◆ **Exercise details**
Return each line of the listing below, unchanged, and omit the images.

---*---

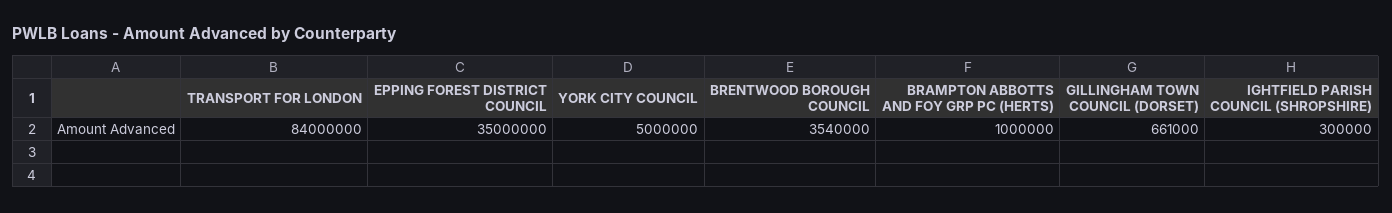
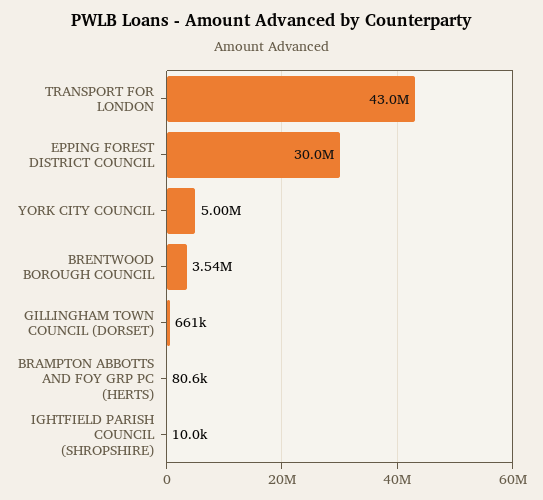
  {
-   "TRANSPORT FOR LONDON": 84000000,
+   "TRANSPORT FOR LONDON": 43000000,
-   "EPPING FOREST DISTRICT COUNCIL": 35000000,
+   "EPPING FOREST DISTRICT COUNCIL": 30000000,
    "YORK CITY COUNCIL": 5000000,
    "BRENTWOOD BOROUGH COUNCIL": 3540000,
-   "BRAMPTON ABBOTTS AND FOY GRP PC (HERTS)": 1000000,
+   "BRAMPTON ABBOTTS AND FOY GRP PC (HERTS)": 80600,
    "GILLINGHAM TOWN COUNCIL (DORSET)": 661000,
-   "IGHTFIELD PARISH COUNCIL (SHROPSHIRE)": 300000
+   "IGHTFIELD PARISH COUNCIL (SHROPSHIRE)": 10000
  }

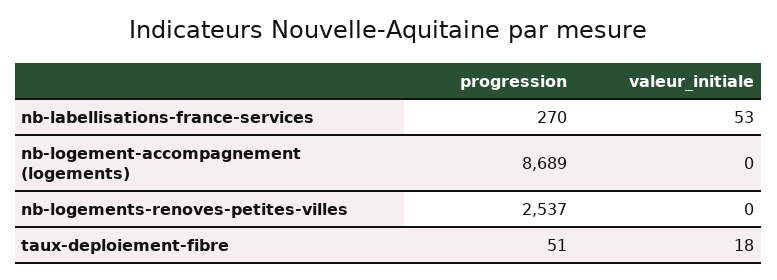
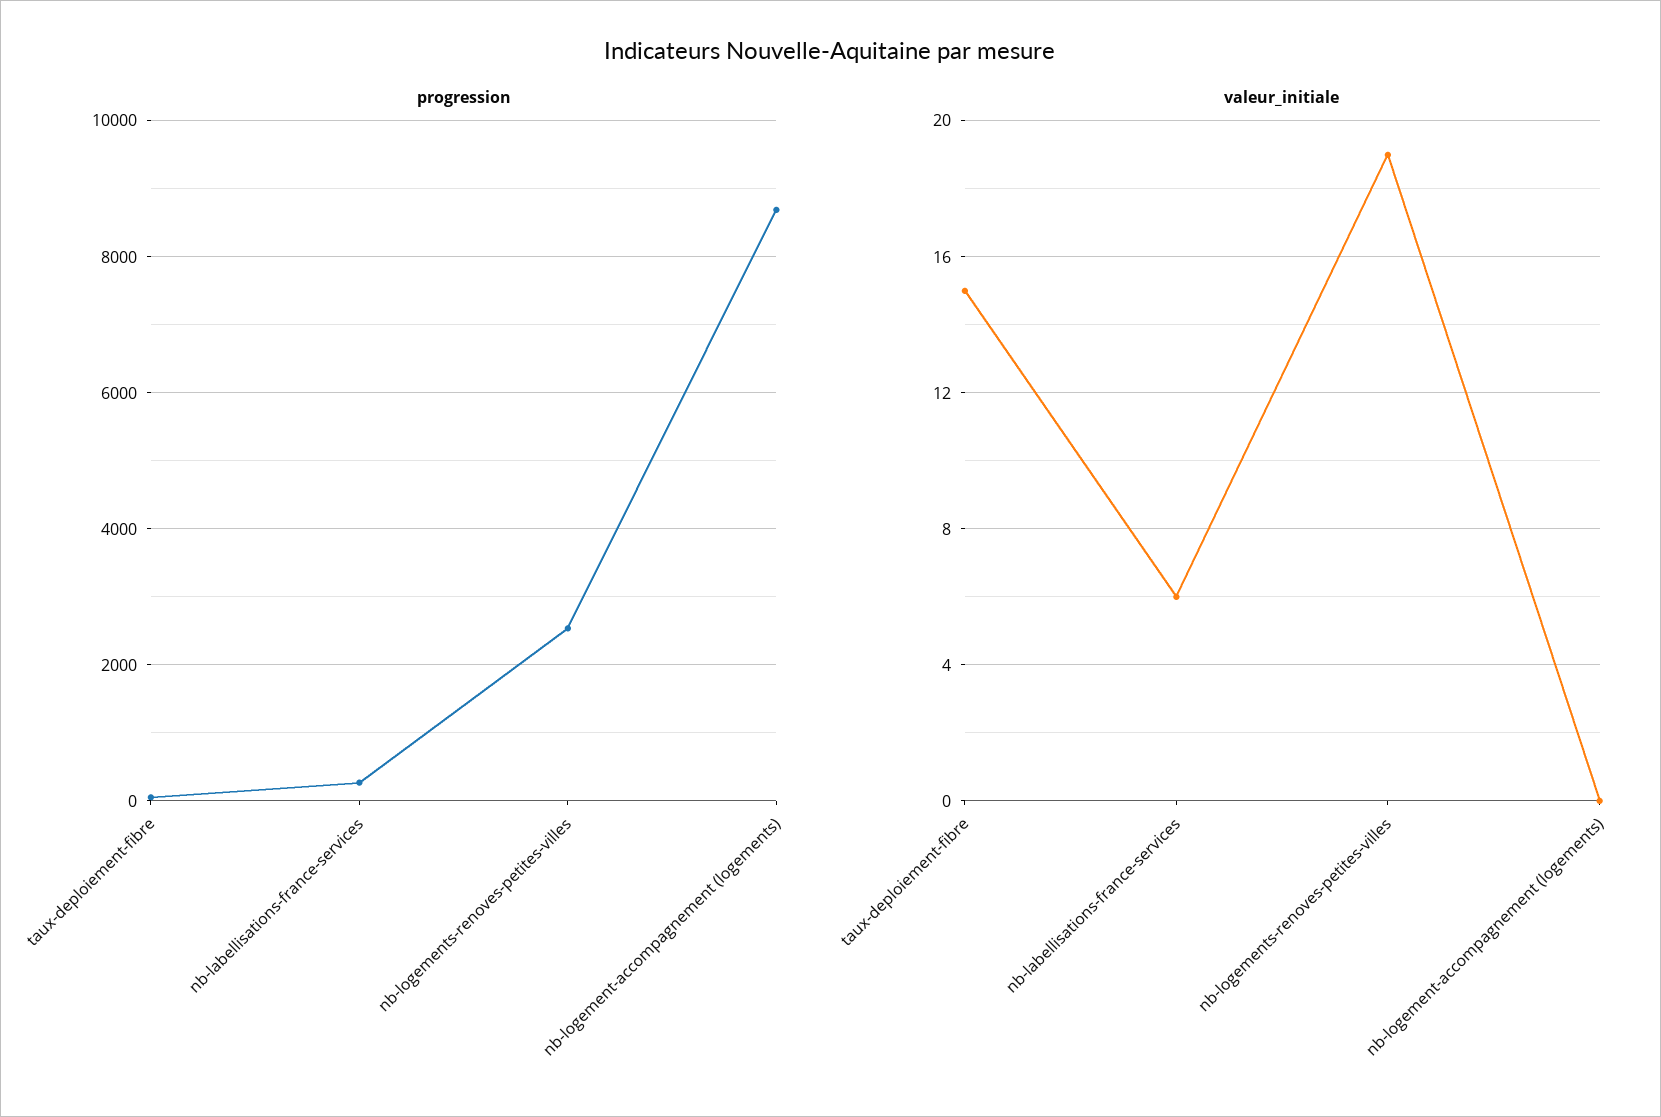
  {
    "progression": {
      "nb-labellisations-france-services": 270,
      "nb-logement-accompagnement (logements)": 8689,
      "nb-logements-renoves-petites-villes": 2537,
      "taux-deploiement-fibre": 51
    },
    "valeur_initiale": {
-     "nb-labellisations-france-services": 53,
+     "nb-labellisations-france-services": 6,
      "nb-logement-accompagnement (logements)": 0,
-     "nb-logements-renoves-petites-villes": 0,
+     "nb-logements-renoves-petites-villes": 19,
-     "taux-deploiement-fibre": 18
+     "taux-deploiement-fibre": 15
    }
  }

---*---

◆ **Your solution**
  {
-   "TRANSPORT FOR LONDON": 84000000,
+   "TRANSPORT FOR LONDON": 43000000,
-   "EPPING FOREST DISTRICT COUNCIL": 35000000,
+   "EPPING FOREST DISTRICT COUNCIL": 30000000,
    "YORK CITY COUNCIL": 5000000,
    "BRENTWOOD BOROUGH COUNCIL": 3540000,
-   "BRAMPTON ABBOTTS AND FOY GRP PC (HERTS)": 1000000,
+   "BRAMPTON ABBOTTS AND FOY GRP PC (HERTS)": 80600,
    "GILLINGHAM TOWN COUNCIL (DORSET)": 661000,
-   "IGHTFIELD PARISH COUNCIL (SHROPSHIRE)": 300000
+   "IGHTFIELD PARISH COUNCIL (SHROPSHIRE)": 10000
  }

  {
    "progression": {
      "nb-labellisations-france-services": 270,
      "nb-logement-accompagnement (logements)": 8689,
      "nb-logements-renoves-petites-villes": 2537,
      "taux-deploiement-fibre": 51
    },
    "valeur_initiale": {
-     "nb-labellisations-france-services": 53,
+     "nb-labellisations-france-services": 6,
      "nb-logement-accompagnement (logements)": 0,
-     "nb-logements-renoves-petites-villes": 0,
+     "nb-logements-renoves-petites-villes": 19,
-     "taux-deploiement-fibre": 18
+     "taux-deploiement-fibre": 15
    }
  }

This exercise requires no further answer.